As the Harding presidency focused America’s attention on ‘America first’, the ‘American dream’ continued, gradually, to emerge as a way to burnish the prestige of key national values – perhaps even of idealism itself in an increasingly worldly society. It also contributed to a growing sense of national self-regard.
In January 1921, Walter Lippmann wrote an essay that was never published, but was saved among his papers, in which he argued that American Jews should assimilate, rather than support Zionism: ‘It is a splendid thing to build Zion in Palestine, but it is no less splendid to fulfill the American dream.’1
Quite apart from its potentially controversial political stance (which is why Lippmann’s biographer mentioned it), this previously unpublished quotation in fact represents one of the earliest extant uses of the phrase ‘American dream’ in a context that we would recognise, to describe aspiration, assimilation and the immigrant experience. The idea was clearly on Lippmann’s mind, for he would return to the phrase in another important essay within two years.
But it was only slowly gathering cultural momentum. A year later, the Pittsburgh Press recounted a story about three enterprising playwrights who rented a home on Long Island ‘for a hide-away where they expected to fashion the great American dream’, a very early mention of the American dream as a combination of professional ambition and get-rich-quick scheme: the attitudes of the 1920s were increasingly infiltrating the Progressive Era ideal.2
By the beginning of 1922, it was still possible for the Akron Beacon Journal to write of ‘the American dream of world peace’, but uses of the phrase in economic contexts were on the rise, at least partly because so was the economy.3 In the 1920s, the dream that every American might be able to become rich – not just prosperous, but downright wealthy – began to spread, as the stock market promised that everyone could win the lottery by gambling a few dollars, just as Broadway and Hollywood suddenly seemed to suggest that everyone could become a star, or write a hit show.
As the national preoccupation with dreams of prosperity became a fixation, several writers responded in the 1920s with novels that are now regarded as classic treatises on the ‘American dream’, even though none of the novels in question uses the phrase.
The bestselling American novel of 1922 was Babbitt, by Sinclair Lewis, a ferocious popular satire of American conformity, crude materialism and the national cult of business. In the novel’s opening pages, George Babbitt gazes upon a bank tower with supreme satisfaction, beholding ‘the tower as a temple-spire of the religion of business, a faith passionate, exalted, surpassing common men’.4 Babbitt is a man of his tribe, unthinkingly following the rules; his reflexive Republican Presbyterianism, Lewis writes, ‘confirmed business men in the faith’.5 That faith is philistinism, although Babbitt is for the most part a fairly innocent philistine, even almost lovable in a hapless kind of way. Babbitt would be shocked by the ugliness of the ‘Americanism’ understood by some of his real-world counterparts; he is foolish and selfish, but not vicious.

#####

Assigned task
According to the passage about the American dream, which novel was the bestselling American novel of 1922? Rely only on the passage about the American dream.

Dataset entries
#####

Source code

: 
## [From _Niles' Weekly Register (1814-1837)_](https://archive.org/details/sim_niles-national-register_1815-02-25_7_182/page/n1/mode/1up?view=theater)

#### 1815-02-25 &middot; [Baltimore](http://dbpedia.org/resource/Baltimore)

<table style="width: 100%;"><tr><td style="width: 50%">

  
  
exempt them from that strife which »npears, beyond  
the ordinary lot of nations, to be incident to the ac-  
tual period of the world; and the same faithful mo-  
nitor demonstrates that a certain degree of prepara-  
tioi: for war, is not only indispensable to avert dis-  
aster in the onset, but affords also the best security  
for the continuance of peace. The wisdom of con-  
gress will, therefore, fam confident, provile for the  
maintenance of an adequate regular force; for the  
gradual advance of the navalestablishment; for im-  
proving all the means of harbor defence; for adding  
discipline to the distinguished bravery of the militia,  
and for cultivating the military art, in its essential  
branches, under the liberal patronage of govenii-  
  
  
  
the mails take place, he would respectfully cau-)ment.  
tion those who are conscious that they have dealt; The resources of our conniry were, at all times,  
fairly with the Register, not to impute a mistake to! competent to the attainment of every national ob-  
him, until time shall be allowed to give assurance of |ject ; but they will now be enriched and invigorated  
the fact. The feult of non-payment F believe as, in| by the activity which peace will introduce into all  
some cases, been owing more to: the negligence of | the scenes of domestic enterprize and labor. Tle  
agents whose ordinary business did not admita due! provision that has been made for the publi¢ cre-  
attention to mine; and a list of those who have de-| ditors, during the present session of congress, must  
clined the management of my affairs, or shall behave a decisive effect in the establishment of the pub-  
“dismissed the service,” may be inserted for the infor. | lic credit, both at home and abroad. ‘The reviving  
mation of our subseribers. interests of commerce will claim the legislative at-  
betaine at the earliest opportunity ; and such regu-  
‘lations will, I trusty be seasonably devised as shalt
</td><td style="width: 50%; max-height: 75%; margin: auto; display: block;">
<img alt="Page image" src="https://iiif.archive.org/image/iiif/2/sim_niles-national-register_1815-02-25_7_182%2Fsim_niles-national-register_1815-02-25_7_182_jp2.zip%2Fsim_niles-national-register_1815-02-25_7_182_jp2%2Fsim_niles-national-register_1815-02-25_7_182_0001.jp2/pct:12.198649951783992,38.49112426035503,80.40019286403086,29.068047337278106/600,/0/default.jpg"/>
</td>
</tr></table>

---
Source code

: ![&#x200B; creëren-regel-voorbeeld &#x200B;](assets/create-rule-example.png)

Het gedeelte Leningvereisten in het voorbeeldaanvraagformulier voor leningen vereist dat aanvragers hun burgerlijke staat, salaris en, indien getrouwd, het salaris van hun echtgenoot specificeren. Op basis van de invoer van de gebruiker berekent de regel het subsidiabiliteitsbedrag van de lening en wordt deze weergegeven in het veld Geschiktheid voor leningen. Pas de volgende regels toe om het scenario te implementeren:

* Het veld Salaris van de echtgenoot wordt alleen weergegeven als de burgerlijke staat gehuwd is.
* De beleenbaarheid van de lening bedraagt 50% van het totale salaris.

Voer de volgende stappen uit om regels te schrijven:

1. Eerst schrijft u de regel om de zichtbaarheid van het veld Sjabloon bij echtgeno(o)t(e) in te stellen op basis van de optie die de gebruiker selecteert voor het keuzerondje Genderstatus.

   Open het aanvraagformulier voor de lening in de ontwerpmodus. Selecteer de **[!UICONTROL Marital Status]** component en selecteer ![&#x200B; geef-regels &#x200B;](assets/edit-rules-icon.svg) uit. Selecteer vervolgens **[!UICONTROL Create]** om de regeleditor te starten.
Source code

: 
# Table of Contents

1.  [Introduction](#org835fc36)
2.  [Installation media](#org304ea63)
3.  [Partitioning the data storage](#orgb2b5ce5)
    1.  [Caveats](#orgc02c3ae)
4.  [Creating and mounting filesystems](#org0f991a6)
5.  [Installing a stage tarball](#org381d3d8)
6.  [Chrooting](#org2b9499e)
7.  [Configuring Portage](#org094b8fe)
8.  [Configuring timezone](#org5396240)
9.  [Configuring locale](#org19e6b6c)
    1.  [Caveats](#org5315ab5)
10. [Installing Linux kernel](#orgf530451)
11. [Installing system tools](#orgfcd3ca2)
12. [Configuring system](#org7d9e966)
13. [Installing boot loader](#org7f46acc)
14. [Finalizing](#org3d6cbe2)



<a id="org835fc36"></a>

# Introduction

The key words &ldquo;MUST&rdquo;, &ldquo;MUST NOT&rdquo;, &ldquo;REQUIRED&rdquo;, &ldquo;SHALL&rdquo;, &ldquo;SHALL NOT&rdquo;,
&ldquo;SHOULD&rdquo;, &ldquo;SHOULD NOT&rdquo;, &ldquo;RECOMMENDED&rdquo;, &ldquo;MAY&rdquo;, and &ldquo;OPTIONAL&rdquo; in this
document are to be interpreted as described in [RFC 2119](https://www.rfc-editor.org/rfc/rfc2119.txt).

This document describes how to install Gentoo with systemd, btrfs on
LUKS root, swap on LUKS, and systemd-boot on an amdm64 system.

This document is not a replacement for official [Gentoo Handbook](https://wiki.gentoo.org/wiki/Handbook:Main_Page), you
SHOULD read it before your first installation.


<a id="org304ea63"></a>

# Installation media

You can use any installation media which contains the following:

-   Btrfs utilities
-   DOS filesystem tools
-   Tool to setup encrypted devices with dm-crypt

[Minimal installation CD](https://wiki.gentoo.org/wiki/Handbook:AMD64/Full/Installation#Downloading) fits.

#####

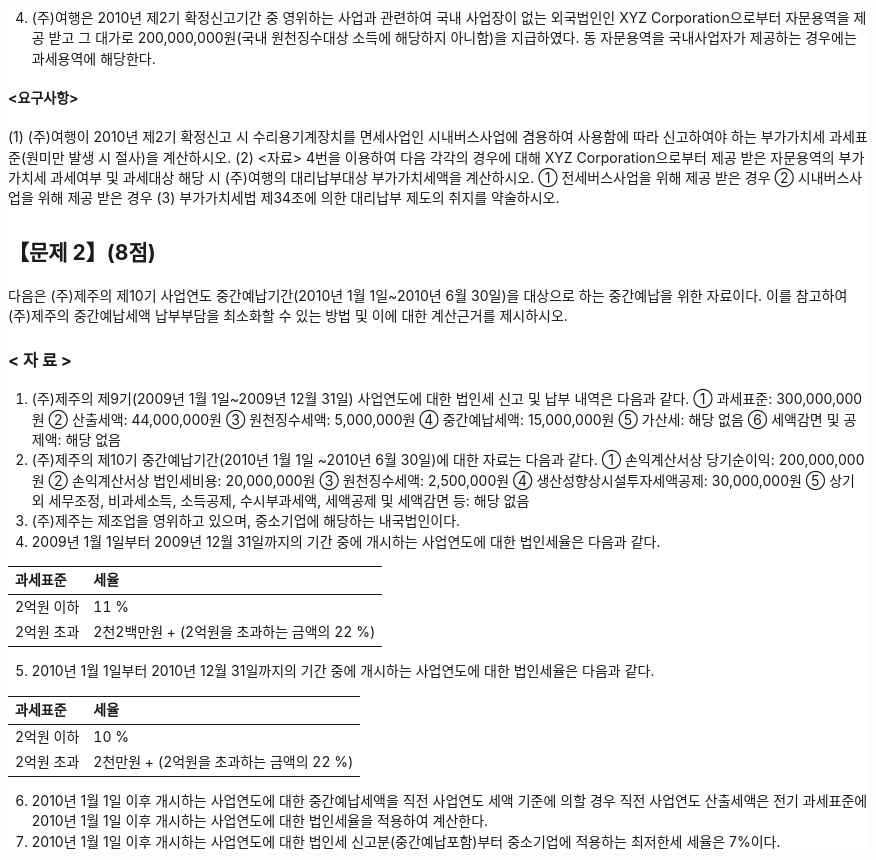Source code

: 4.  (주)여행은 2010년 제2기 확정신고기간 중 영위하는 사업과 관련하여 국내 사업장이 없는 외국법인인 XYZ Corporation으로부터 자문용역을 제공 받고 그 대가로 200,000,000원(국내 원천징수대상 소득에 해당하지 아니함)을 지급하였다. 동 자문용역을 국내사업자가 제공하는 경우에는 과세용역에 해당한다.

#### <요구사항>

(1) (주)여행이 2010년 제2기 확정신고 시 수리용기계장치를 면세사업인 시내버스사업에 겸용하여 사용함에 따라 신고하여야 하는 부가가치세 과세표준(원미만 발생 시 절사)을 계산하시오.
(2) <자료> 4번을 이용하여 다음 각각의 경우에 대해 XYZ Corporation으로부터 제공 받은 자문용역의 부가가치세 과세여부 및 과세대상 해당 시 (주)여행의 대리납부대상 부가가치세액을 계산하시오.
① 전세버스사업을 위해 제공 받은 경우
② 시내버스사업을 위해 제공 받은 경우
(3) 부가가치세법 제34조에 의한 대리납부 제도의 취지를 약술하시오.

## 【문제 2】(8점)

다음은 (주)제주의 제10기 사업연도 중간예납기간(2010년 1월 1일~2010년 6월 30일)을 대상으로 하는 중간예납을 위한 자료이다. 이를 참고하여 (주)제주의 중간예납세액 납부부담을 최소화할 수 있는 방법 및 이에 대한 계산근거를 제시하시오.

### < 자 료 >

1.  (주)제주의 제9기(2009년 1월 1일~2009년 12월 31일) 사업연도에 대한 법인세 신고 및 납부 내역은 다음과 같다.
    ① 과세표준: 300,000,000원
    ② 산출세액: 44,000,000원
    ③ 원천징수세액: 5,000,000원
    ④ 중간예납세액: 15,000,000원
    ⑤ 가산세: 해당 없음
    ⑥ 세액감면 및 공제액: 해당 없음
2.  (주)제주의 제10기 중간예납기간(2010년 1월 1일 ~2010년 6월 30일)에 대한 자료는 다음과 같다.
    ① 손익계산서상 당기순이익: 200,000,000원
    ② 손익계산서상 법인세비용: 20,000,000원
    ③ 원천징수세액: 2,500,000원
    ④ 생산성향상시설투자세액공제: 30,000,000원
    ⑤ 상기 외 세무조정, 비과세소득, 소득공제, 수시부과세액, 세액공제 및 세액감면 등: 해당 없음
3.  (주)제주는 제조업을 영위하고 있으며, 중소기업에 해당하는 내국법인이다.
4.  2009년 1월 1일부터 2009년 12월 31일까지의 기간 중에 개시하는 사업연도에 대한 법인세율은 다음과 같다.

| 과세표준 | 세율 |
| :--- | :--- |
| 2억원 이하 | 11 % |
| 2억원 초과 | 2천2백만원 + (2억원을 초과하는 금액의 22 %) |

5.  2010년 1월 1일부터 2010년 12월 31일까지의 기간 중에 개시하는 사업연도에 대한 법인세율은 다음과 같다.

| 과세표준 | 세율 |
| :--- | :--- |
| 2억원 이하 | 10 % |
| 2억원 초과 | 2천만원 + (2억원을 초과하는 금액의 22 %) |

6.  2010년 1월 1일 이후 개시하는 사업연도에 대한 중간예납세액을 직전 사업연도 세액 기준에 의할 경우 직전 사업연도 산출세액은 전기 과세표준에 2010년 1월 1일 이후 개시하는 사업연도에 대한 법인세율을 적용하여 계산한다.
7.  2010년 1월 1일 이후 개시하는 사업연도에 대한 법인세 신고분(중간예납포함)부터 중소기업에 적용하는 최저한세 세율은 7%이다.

#####

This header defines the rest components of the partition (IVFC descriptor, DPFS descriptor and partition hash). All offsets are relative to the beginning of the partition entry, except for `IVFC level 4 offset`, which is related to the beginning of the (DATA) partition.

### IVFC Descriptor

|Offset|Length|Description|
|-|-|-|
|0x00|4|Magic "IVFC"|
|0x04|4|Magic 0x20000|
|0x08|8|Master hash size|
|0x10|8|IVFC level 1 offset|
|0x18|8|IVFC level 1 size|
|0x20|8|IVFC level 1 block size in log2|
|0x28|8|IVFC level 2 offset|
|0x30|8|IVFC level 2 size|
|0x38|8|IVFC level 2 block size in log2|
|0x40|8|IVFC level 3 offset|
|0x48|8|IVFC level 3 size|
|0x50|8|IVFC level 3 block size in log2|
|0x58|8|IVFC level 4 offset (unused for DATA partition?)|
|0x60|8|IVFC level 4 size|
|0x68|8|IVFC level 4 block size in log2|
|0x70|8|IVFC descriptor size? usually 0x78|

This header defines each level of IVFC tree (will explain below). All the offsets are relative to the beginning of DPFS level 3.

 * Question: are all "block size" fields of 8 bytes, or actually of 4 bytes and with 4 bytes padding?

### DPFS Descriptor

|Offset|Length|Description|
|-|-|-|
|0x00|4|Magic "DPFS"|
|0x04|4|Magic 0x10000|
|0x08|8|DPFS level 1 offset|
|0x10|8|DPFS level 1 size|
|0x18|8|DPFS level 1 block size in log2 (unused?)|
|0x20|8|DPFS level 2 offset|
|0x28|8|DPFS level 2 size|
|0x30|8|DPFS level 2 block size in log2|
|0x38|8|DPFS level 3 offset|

#####

Solved problem
Babbitt, by Sinclair Lewis.